I passed my test at 26 and in a year was driving around newborn DS but I wasn't a 17 year old boy. Their brains are less mature and they are more likely to take risks.
L1ttledrummergirl · 09/10/2022 19:19
Dd drove her female friends (with me in the passenger seat) on her L plates before passing her test. There was no giggly excitement it was just getting from a to b with me taking the car home. By the time she passed her test, driving with her friends in the car was normal.
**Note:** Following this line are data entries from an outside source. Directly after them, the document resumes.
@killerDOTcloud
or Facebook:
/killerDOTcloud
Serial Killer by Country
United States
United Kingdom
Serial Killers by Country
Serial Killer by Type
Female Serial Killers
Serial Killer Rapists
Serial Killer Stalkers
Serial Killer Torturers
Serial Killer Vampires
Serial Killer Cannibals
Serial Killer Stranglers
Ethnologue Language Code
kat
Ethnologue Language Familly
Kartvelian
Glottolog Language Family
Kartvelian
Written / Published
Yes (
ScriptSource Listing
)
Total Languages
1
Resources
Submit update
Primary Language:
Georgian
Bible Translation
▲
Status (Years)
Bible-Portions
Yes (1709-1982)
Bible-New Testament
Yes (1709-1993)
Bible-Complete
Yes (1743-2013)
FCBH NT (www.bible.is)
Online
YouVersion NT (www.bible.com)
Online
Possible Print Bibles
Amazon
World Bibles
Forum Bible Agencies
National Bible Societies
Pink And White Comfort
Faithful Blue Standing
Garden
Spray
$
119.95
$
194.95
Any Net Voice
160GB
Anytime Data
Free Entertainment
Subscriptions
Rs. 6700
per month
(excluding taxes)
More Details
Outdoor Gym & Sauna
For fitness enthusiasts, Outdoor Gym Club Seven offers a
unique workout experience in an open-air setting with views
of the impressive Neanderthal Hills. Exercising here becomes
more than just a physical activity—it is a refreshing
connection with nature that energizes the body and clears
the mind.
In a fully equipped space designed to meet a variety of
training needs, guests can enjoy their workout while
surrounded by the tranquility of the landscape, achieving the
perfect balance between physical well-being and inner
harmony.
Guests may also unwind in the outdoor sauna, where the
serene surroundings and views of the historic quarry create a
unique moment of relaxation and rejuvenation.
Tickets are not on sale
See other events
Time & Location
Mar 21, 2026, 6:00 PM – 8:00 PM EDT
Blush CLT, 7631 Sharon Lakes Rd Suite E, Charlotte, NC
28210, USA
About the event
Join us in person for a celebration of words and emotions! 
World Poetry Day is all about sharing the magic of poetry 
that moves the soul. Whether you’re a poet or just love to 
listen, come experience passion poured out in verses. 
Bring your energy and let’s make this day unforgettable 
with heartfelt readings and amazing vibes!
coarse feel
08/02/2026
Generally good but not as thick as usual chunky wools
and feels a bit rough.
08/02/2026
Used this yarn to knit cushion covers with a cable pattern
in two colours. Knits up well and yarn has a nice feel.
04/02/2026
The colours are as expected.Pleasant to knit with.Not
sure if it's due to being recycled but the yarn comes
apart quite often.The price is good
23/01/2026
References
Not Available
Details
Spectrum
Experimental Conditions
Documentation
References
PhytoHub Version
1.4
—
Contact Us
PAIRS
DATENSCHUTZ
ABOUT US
She does an activity outside of school with mainly males. The first time she drove with them they were not so well behaved, trying to encourage her to drive faster and take risks. Fortunately she is assertive and had no issues with telling them to behave or walk and so that behaviour stopped.
I would be more concerned that your dd doesn't know the boy very well and makes safe decisions around how she dates rather than worrying about the competency of someone who has been judged as safe to drive.
BlessedMess · 09/10/2022 19:28
When I was that age and getting lifts with guys who’d only just passed their tests, I got some good advice if I was ever in a car being driven badly by a new driver. First off, they said just ask the driver to stop and get out - your parents would rather pick you up from wherever than have you in a car being driven dangerously, have you end up in hospital or worse. Fair enough, but a bit more usefully should you end up in that situation - maybe there’s a group of you, maybe you didn’t realise but s/he’s actually drunk or just refuses to stop - say you’re going to be sick. They’ll be proud of their car and won’t want someone barffing all over it and are much more likely to stop.